For this exercise, return only the lines in the records below from the one holding "A similar 5.0" through the one holding "UNEP-WCMC Support to CITES", including both, exactly as they appear and without pictures.

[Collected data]
□ □ □

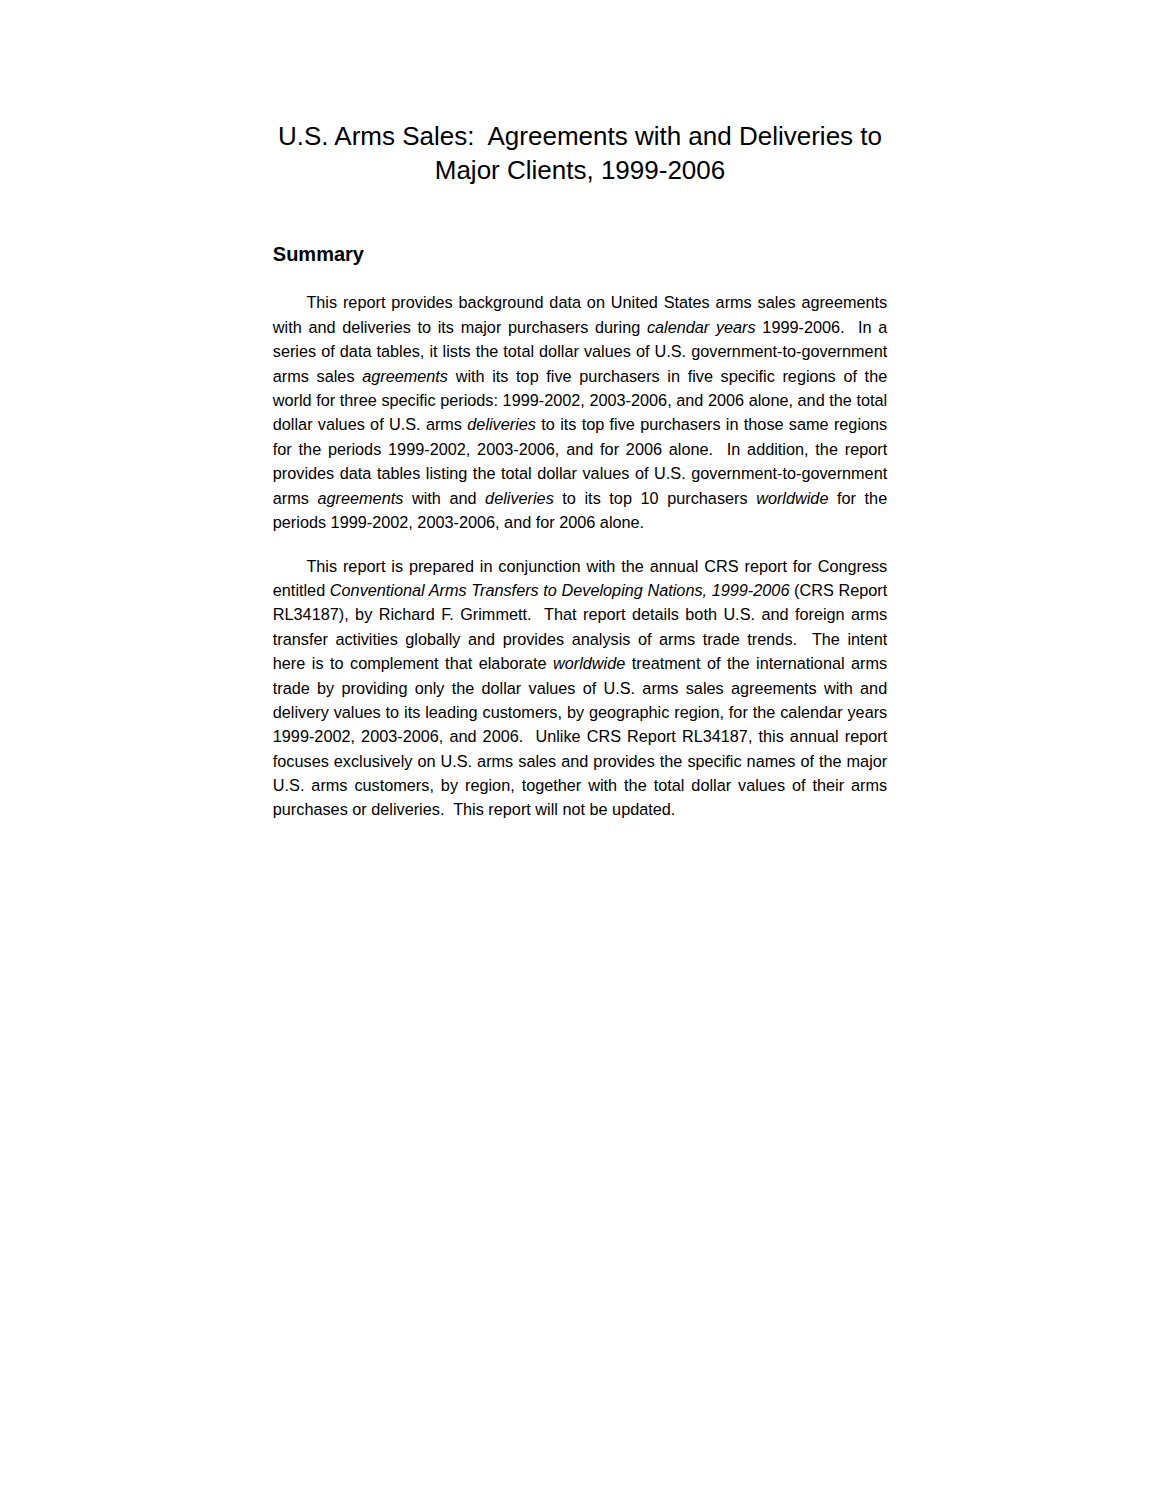U.S. Arms Sales: Agreements with and Deliveries to
Major Clients, 1999-2006
Summary
This report provides background data on United States arms sales agreements with and deliveries to its major purchasers during calendar years 1999-2006. In a series of data tables, it lists the total dollar values of U.S. government-to-government arms sales agreements with its top five purchasers in five specific regions of the world for three specific periods: 1999-2002, 2003-2006, and 2006 alone, and the total dollar values of U.S. arms deliveries to its top five purchasers in those same regions for the periods 1999-2002, 2003-2006, and for 2006 alone. In addition, the report provides data tables listing the total dollar values of U.S. government-to-government arms agreements with and deliveries to its top 10 purchasers worldwide for the periods 1999-2002, 2003-2006, and for 2006 alone.
This report is prepared in conjunction with the annual CRS report for Congress entitled Conventional Arms Transfers to Developing Nations, 1999-2006 (CRS Report RL34187), by Richard F. Grimmett. That report details both U.S. and foreign arms transfer activities globally and provides analysis of arms trade trends. The intent here is to complement that elaborate worldwide treatment of the international arms trade by providing only the dollar values of U.S. arms sales agreements with and delivery values to its leading customers, by geographic region, for the calendar years 1999-2002, 2003-2006, and 2006. Unlike CRS Report RL34187, this annual report focuses exclusively on U.S. arms sales and provides the specific names of the major U.S. arms customers, by region, together with the total dollar values of their arms purchases or deliveries. This report will not be updated.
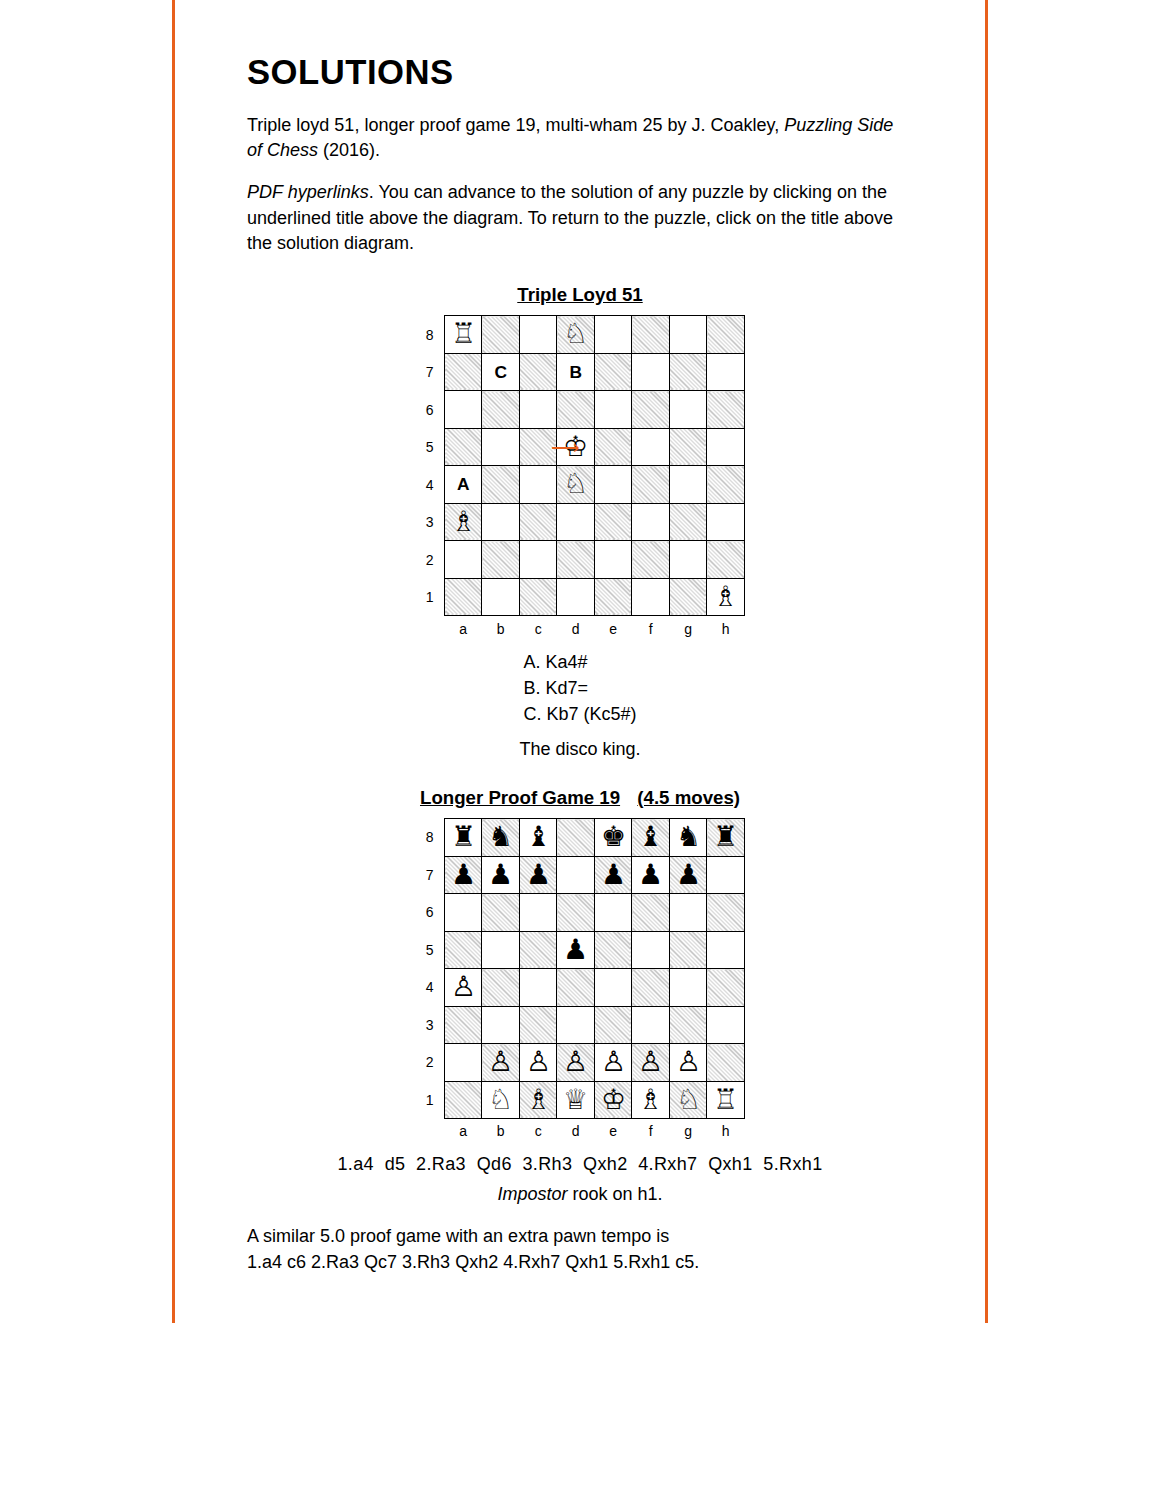SOLUTIONS
Triple loyd 51, longer proof game 19, multi-wham 25 by J. Coakley, Puzzling Side of Chess (2016).
PDF hyperlinks. You can advance to the solution of any puzzle by clicking on the underlined title above the diagram. To return to the puzzle, click on the title above the solution diagram.
Triple Loyd 51
| 8 | ♖ | | | ♘ | | | | |
| 7 | | C | | B | | | | |
| 6 | | | | | | | | |
| 5 | | | | ⟶ ♔ | | | | |
| 4 | A | | | ♘ | | | | |
| 3 | ♗ | | | | | | | |
| 2 | | | | | | | | |
| 1 | | | | | | | | ♗ |
| | a | b | c | d | e | f | g | h |
A. Ka4#
B. Kd7=
C. Kb7 (Kc5#)
The disco king.
Longer Proof Game 19(4.5 moves)
| 8 | ♜ | ♞ | ♝ | | ♚ | ♝ | ♞ | ♜ |
| 7 | ♟ | ♟ | ♟ | | ♟ | ♟ | ♟ | |
| 6 | | | | | | | | |
| 5 | | | | ♟ | | | | |
| 4 | ♙ | | | | | | | |
| 3 | | | | | | | | |
| 2 | | ♙ | ♙ | ♙ | ♙ | ♙ | ♙ | |
| 1 | | ♘ | ♗ | ♕ | ♔ | ♗ | ♘ | ♖ |
| | a | b | c | d | e | f | g | h |
1.a4 d5 2.Ra3 Qd6 3.Rh3 Qxh2 4.Rxh7 Qxh1 5.Rxh1
Impostor rook on h1.
A similar 5.0 proof game with an extra pawn tempo is
1.a4 c6 2.Ra3 Qc7 3.Rh3 Qxh2 4.Rxh7 Qxh1 5.Rxh1 c5.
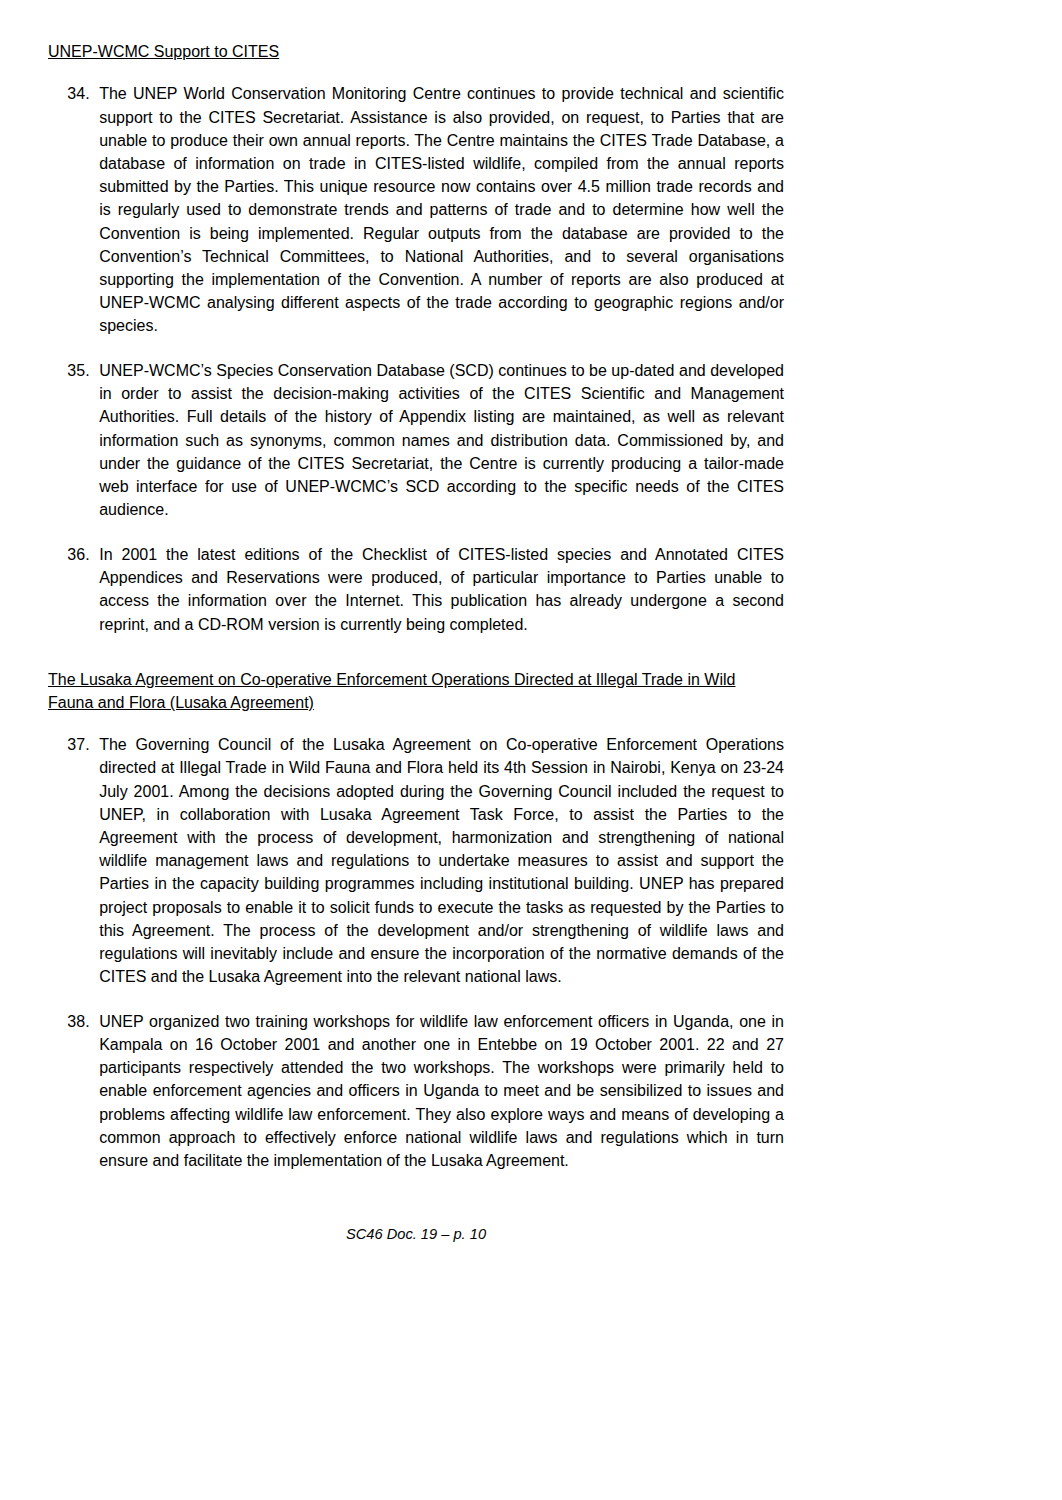UNEP-WCMC Support to CITES
34. The UNEP World Conservation Monitoring Centre continues to provide technical and scientific support to the CITES Secretariat. Assistance is also provided, on request, to Parties that are unable to produce their own annual reports. The Centre maintains the CITES Trade Database, a database of information on trade in CITES-listed wildlife, compiled from the annual reports submitted by the Parties. This unique resource now contains over 4.5 million trade records and is regularly used to demonstrate trends and patterns of trade and to determine how well the Convention is being implemented. Regular outputs from the database are provided to the Convention’s Technical Committees, to National Authorities, and to several organisations supporting the implementation of the Convention. A number of reports are also produced at UNEP-WCMC analysing different aspects of the trade according to geographic regions and/or species.
35. UNEP-WCMC’s Species Conservation Database (SCD) continues to be up-dated and developed in order to assist the decision-making activities of the CITES Scientific and Management Authorities. Full details of the history of Appendix listing are maintained, as well as relevant information such as synonyms, common names and distribution data. Commissioned by, and under the guidance of the CITES Secretariat, the Centre is currently producing a tailor-made web interface for use of UNEP-WCMC’s SCD according to the specific needs of the CITES audience.
36. In 2001 the latest editions of the Checklist of CITES-listed species and Annotated CITES Appendices and Reservations were produced, of particular importance to Parties unable to access the information over the Internet. This publication has already undergone a second reprint, and a CD-ROM version is currently being completed.
The Lusaka Agreement on Co-operative Enforcement Operations Directed at Illegal Trade in Wild Fauna and Flora (Lusaka Agreement)
37. The Governing Council of the Lusaka Agreement on Co-operative Enforcement Operations directed at Illegal Trade in Wild Fauna and Flora held its 4th Session in Nairobi, Kenya on 23-24 July 2001. Among the decisions adopted during the Governing Council included the request to UNEP, in collaboration with Lusaka Agreement Task Force, to assist the Parties to the Agreement with the process of development, harmonization and strengthening of national wildlife management laws and regulations to undertake measures to assist and support the Parties in the capacity building programmes including institutional building. UNEP has prepared project proposals to enable it to solicit funds to execute the tasks as requested by the Parties to this Agreement. The process of the development and/or strengthening of wildlife laws and regulations will inevitably include and ensure the incorporation of the normative demands of the CITES and the Lusaka Agreement into the relevant national laws.
38. UNEP organized two training workshops for wildlife law enforcement officers in Uganda, one in Kampala on 16 October 2001 and another one in Entebbe on 19 October 2001. 22 and 27 participants respectively attended the two workshops. The workshops were primarily held to enable enforcement agencies and officers in Uganda to meet and be sensibilized to issues and problems affecting wildlife law enforcement. They also explore ways and means of developing a common approach to effectively enforce national wildlife laws and regulations which in turn ensure and facilitate the implementation of the Lusaka Agreement.
SC46 Doc. 19 – p. 10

□ □ □

> **Result of this exercise**
A similar 5.0 proof game with an extra pawn tempo is
1.a4 c6 2.Ra3 Qc7 3.Rh3 Qxh2 4.Rxh7 Qxh1 5.Rxh1 c5.
UNEP-WCMC Support to CITES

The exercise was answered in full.